Mit welchem Schicksal soll ich deins vergleichen,
um dich zu trösten, du Jungfrau Zion!
Dein Schaden ist unermesslich wie das Meer!
Kann dich noch jemand heilen?
14Was deine Propheten dir als Zukunft ankündigten,
waren nur schöne, bunte Träume.
Deine Schuld haben sie nicht aufgedeckt,
sonst hätten sie noch alles zum Guten wenden können.
Mit ihren leeren Prophetensprüchen
haben sie dich betrogen und verführt.
15Alle, die an dir vorüberkommen,
klatschen schadenfroh in die Hände.
Sie spotten und schütteln ihre Köpfe
über die Trümmer Jerusalems:
»Ist das die Stadt, die viel gerühmte,
die Krone der Schönheit, die Freude der Welt?«
16Deine Feinde überschütteten dich mit Hohn,
weit rissen sie ihre Mäuler auf,
sie zischten und zeigten dir drohend die Zähne.
»Die haben wir erledigt!«, sagten sie.
»Endlich ist der Tag gekommen,
auf den wir so lange gewartet haben!«
17Der Herr hat seine Pläne ausgeführt,
er hat seine Drohungen wahr gemacht.
Seit Langem hatte er es angekündigt,
nun hat er dich schonungslos zertrümmert.

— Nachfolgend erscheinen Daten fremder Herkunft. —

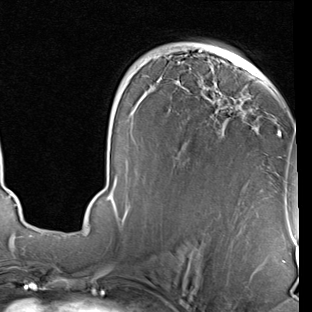
Breast MRI (dynamic contrast-enhanced), one axial slice. Slice 47 of 90 in the series (ordered by position). Cropped to one breast. Dynamic contrast-enhanced series, time point 2 of 7 at this slice position (early post-contrast). 1.5 T. TE 2 ms, TR 5.1 ms. 312 × 312 image matrix, field of view 219 × 219 mm. Female patient.
Structures marked on this image (semi-automatic segmentation, software-assisted and operator-edited):
- enhancing-tissue mask used for the functional tumour volume (all voxels passing the contrast-enhancement thresholds inside the analysis volume; usually the tumour): bounding box <107,48,280,218> (left, top, right, bottom; pixels)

Er ließ die Macht der Feinde triumphieren,
sie durften sich über dein Unglück freuen.
18Jerusalem, lass deine Mauern schreien,
sie sollen zum Herrn um Erbarmen rufen!
Lass deine Tränen fließen wie Bäche,
unaufhörlich, bei Tag und bei Nacht!
Gönne dir keine Ruhepause,
lass deine Augen nicht trocken werden!
19Steh immer wieder auf in der Nacht
und bring deine Klage vor den Herrn!
Geh und suche seine Nähe,
schütte dein ganzes Herz bei ihm aus!
Streck ihm deine Hände entgegen;
flehe ihn an für deine Kinder,
die vor Hunger zusammenbrechen,
draußen an allen Straßenecken!
20»Sieh doch, Herr, schau her zu mir!
Bedenke, wem du das alles antust!
Sollten Mütter ihre Kinder essen,
die Kleinen, die sie auf Händen trugen?
Durfte man Priester und Propheten töten,
sogar in deinem Heiligtum?
21Hingestreckt in den Staub der Gassen
liegen Kinder und alte Leute;
meine Mädchen und jungen Männer
sind dem Schwert zum Opfer gefallen.
Am Tag, an dem dein Zorn mich traf,
hast du sie mitleidslos hingeschlachtet.
22Alle Schrecken, die mich überfielen,
riefst du wie zu einem Fest zusammen.
An jenem Tag, Herr, als dein Zorn losbrach,
blieb niemand verschont, ist keiner entkommen.